There were few things we were going to read that we’d legitimately find surprising or noteworthy in an article about Eric Byrnes: clubhouse oddball, but thanks to a recent report in the Arizona Republic, we have learned that the D’Backs’ outfielder only washes his hair once every 10 days or so and has been known to “throw a little lotion in there now and again.”
And by “lotion,” Byrnes means body lotion. Asked if this was good for his hair, he responded, “I don’t know.”
We’re not positive, but we believe we find this news to be interesting because we always thought of Byrnes as hard-nosed on the field but ultimately something of a pretty boy surfer type off the field. But now it’s apparent that he’s closer to being just a very strange, semi-dirty caveman type who does whatever the hell he wants to do for reasons he can’t necessarily explain.
And we think that makes us like him a lot better.
4) Speaking of dirty, Greg Maddux may be the most quietly filthy man in all of baseball. Writes Jerry Crasnick on ESPN.com:
“For a guy with a CPA's demeanor, he has a sense of humor that a 12-year-old would envy. Maddux is a master of strategically timed nose picking, sidling up to an unsuspecting rookie in the shower and urinating on the kid's leg, and inventing just the right nickname for a teammate with big ears, a prominent schnozz or some other pronounced physical qualities.”

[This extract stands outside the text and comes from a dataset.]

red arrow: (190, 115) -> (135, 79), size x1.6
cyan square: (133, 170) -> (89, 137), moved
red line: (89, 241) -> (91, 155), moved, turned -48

Naturally, the part of this that stands out to us the most is that Maddux has been known to make pee-pee on teammates’ legs in the shower, an odd, disturbing and strangely delightful image, to say the least.
But we’d also like to take note of Maddux coming up with nicknames for teammates with “pronounced physical qualities.” As funny as it would be if Maddux were commenting on some teammate who had an enormously large cranium or terribly misshapen thumb, we have a feeling that the physical qualities Maddux is observing aren’t necessarily so PG-rated. Makes you think that the old professor might just be keeping tabs on certain teammates’ appendages in the shower (that is, when he’s not too preoccupied with peeing on their legs).
As longtime Braves fans, we’d occasionally heard whispers about Maddux being something of an irreverent clubhouse prankster, but some of these gags (particularly the shower micturation) exceed our wildest dreams.And perhaps that’s what spring training, in its finest moments, is really all about.